Fleeing Indonesian Maid Case ‘Tip of the Iceberg’: Activist

JAKARTA ~ The plight of an Indonesian maid who knotted pieces of cloth together to flee the 15th-storey flat of her allegedly abusive Malaysian employer was just the “tip of the iceberg”, an activist said this week.

The 33-year-old maid, Ceriyati, attempted the daring weekend escape through the window of the building as the main apartment door was locked by her employer, but she got cold feet after descending three floors.

She was rescued by firefighters alerted by concerned residents who spotted her.

Anis Hidayah from the Jakarta-based advocacy group Migrant Care said workers abroad needed better protection to prevent abuse.

“Ceriyati’s case is the tip of the iceberg – once in a while sensational cases like this one are splashed all over the media, but there are many more untold stories of neglect and abuse of Indonesian workers abroad,” Hidayah said.

“The government has always reacted to cases under the spotlight (but) not tried to make fundamental changes in migrant worker protection,” she said.

“There is no guarantee that if a migrant worker works abroad legally, their welfare will be protected … Take the case of Ceriyati – she’s not an illegal worker.”

ElShinta radio aired an emotional conference call between Ceriyati in Kuala Lumpur and her family in Brebes, Central Java.
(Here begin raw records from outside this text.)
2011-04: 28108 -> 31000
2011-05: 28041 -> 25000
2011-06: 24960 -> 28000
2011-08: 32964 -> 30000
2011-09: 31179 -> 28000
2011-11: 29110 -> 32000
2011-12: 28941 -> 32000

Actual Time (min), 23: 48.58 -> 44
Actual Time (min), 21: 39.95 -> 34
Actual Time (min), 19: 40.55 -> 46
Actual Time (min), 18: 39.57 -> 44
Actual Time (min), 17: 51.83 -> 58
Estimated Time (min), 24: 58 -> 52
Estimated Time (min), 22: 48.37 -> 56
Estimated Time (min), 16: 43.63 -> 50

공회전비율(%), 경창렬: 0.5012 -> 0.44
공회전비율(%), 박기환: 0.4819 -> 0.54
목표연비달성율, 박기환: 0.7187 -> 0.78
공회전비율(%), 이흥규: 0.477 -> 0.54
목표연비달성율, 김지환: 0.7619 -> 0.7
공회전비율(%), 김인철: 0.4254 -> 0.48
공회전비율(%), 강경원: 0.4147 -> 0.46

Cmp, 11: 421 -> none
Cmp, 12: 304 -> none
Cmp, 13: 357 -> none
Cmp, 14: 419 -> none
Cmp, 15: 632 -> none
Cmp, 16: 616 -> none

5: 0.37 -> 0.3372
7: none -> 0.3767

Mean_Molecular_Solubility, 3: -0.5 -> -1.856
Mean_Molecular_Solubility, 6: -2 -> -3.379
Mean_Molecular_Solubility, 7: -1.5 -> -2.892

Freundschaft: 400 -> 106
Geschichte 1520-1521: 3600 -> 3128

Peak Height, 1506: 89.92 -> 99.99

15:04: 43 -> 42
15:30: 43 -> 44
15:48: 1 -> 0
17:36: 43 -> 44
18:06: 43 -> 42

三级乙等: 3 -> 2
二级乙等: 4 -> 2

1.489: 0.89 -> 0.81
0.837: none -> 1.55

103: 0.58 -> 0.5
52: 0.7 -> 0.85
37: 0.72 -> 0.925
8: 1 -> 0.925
Ceriyati told her children in her native Javanese that she wanted to come home soon.

Hidayah said that from January to June this year, 19 Indonesian migrant workers had died in Malaysia, 17 of them women.

“It raises the question: did they really die from an illness or from some other cause, such as abuse,” she said.

Foreign Minister Hassan Wirajuda told reporters that “the government is concerned about the incident” but did not say whether any formal action would be taken.

Amnesty International said in a report earlier this year that Indonesia was also failing to protect millions of domestic workers at home, some as young as 12, who face long hours and potentially deadly beatings and sexual abuse.

Malaysia depends heavily on foreign maids but they enjoy little protection under labor laws. The maids often work long hours under tough conditions to earn about US$100 a month.